**EXERCISE REQUIREMENTS:**
1 – In the passage on Kuali, how many software developers at San Joaquin Delta worked on the system, and for how long?
2 – Please write a continuation of the passage on Kuali, starting right after its final sentence.

---------- SELECTED PASSAGE ----------

A common criticism of Kuali, and of open-source systems in general, is that it is only cost efficient for large universities that have enough personnel with enough talent to successfully oversee them. But while the majority of Kuali’s early adopters are large state universities, one is a California community college that turned to the open-source alternative in part due to the fact that it was strapped for resources.

It has taken three software developers at San Joaquin Delta two years of full-time work on Kuali to get the system up to speed, says Lee Belarmino, the vice president for information technology there. The process was not all sunshine and roses, he says. Nevertheless, “I think there’s no question it was the right thing to do,” says Belarmino.

Administrators at San Joaquin Delta, a community college with the equivalent of 16,000 full-time students, modeled the expected prices of different financial management software over 10 years, comparing Kuali to similar offerings from SunGard and Oracle/PeopleSoft. They predicted a total savings of $1.6 million over the decade.

---------- EXCERPTED DATA ----------

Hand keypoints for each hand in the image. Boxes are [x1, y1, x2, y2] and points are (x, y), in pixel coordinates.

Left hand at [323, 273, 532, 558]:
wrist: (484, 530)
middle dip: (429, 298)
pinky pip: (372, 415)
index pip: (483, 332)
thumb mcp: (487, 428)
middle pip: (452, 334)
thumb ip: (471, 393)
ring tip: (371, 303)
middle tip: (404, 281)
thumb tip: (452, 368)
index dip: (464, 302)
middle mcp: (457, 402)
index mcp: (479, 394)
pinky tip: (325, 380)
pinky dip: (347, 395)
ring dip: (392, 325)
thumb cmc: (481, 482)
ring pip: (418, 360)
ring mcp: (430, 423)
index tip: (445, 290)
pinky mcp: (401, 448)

----------
---------- EXCERPTED DATA ----------

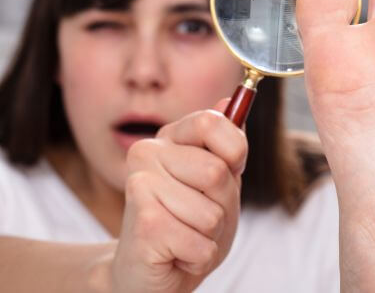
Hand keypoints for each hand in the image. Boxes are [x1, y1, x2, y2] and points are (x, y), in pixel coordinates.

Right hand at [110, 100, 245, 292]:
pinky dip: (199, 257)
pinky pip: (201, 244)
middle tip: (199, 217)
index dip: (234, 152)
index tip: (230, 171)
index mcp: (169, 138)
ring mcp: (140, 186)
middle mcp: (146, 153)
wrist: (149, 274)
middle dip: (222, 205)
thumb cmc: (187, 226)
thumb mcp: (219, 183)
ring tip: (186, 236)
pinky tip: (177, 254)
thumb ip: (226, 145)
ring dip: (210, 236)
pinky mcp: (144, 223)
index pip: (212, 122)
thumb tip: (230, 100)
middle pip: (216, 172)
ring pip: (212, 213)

----------

**RESULTS BY TASK:**
1 – Three software developers worked on it full-time for two years.

2 –
Large universities and community colleges are not the only ones interested in Kuali, either. Earlier this month the Stevens Institute of Technology, a private institution with about 5,000 students, went live with the Kuali Financial System. Tom Chapman, the head of business development at rSmart, a company that provides consulting and support services for Kuali institutions, says he has been approached by “10 to 20” liberal arts colleges about the open-source system.

But one should not be too quick to take the happy customers at Colorado State and San Joaquin Delta as evidence of an incipient revolution, says Jeff Jones, vice president of SunGard Higher Education, whose Banner financial management product is used by about 1,000 colleges and universities. A handful of early adopters, with another handful on the way, hardly adds up to a snowball effect, Jones says.

“I’m not going to sit here and tell you that Kuali is wrong, or a threat to us,” he says. “It’s the right thing for some people, wrong for others.” Surely some institutions have considered Kuali and realized that based on their needs and personnel, a vendor-supplied product would be a wiser choice, Jones says.

It does not necessarily matter to any given software shopper how much Colorado State and San Joaquin Delta have saved, or how much Cornell expects to save. “Unless there’s an apples-to-apples comparison,” Jones says, “it’s probably not right to compare it like that.”

There are other barriers to a hasty uptake of Kuali in light of positive early reviews, says DeStafano, the Cornell CFO. Replacing back-end software systems often carries greater risks for their administrative champions than do other projects, she says. Often, an administrator’s job security can turn on the success or failure of an ERP overhaul.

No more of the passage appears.